[Page-level text extractions]
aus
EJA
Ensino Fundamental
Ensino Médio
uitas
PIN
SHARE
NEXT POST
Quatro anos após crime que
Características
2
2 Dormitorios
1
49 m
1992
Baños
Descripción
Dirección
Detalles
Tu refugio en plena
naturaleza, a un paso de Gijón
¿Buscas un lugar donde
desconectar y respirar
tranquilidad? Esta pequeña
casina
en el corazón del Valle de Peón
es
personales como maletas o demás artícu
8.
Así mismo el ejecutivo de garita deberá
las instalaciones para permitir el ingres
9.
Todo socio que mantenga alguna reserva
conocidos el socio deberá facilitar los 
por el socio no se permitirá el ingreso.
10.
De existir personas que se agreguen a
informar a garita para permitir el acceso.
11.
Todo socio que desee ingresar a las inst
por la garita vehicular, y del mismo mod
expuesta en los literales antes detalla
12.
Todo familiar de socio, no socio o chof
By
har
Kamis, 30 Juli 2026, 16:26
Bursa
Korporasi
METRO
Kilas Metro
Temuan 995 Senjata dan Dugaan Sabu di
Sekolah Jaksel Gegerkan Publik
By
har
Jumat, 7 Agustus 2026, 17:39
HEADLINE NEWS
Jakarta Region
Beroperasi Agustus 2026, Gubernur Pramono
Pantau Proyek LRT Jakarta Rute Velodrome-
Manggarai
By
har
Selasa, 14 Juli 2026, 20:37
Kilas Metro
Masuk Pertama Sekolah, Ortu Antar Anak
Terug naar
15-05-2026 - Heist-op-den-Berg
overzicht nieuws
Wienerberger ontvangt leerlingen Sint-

## Brief
All the entries are to be reproduced verbatim.

## Answer section
aus
EJA
Ensino Fundamental
Ensino Médio
uitas
PIN
SHARE
NEXT POST
Quatro anos após crime que
Características
2
2 Dormitorios
1
49 m
1992
Baños
Descripción
Dirección
Detalles
Tu refugio en plena
naturaleza, a un paso de Gijón
¿Buscas un lugar donde
desconectar y respirar
tranquilidad? Esta pequeña
casina
en el corazón del Valle de Peón
es
personales como maletas o demás artícu
8.
Así mismo el ejecutivo de garita deberá
las instalaciones para permitir el ingres
9.
Todo socio que mantenga alguna reserva
conocidos el socio deberá facilitar los 
por el socio no se permitirá el ingreso.
10.
De existir personas que se agreguen a
informar a garita para permitir el acceso.
11.
Todo socio que desee ingresar a las inst
por la garita vehicular, y del mismo mod
expuesta en los literales antes detalla
12.
Todo familiar de socio, no socio o chof
By
har
Kamis, 30 Juli 2026, 16:26
Bursa
Korporasi
METRO
Kilas Metro
Temuan 995 Senjata dan Dugaan Sabu di
Sekolah Jaksel Gegerkan Publik
By
har
Jumat, 7 Agustus 2026, 17:39
HEADLINE NEWS
Jakarta Region
Beroperasi Agustus 2026, Gubernur Pramono
Pantau Proyek LRT Jakarta Rute Velodrome-
Manggarai
By
har
Selasa, 14 Juli 2026, 20:37
Kilas Metro
Masuk Pertama Sekolah, Ortu Antar Anak
Terug naar
15-05-2026 - Heist-op-den-Berg
overzicht nieuws
Wienerberger ontvangt leerlingen Sint-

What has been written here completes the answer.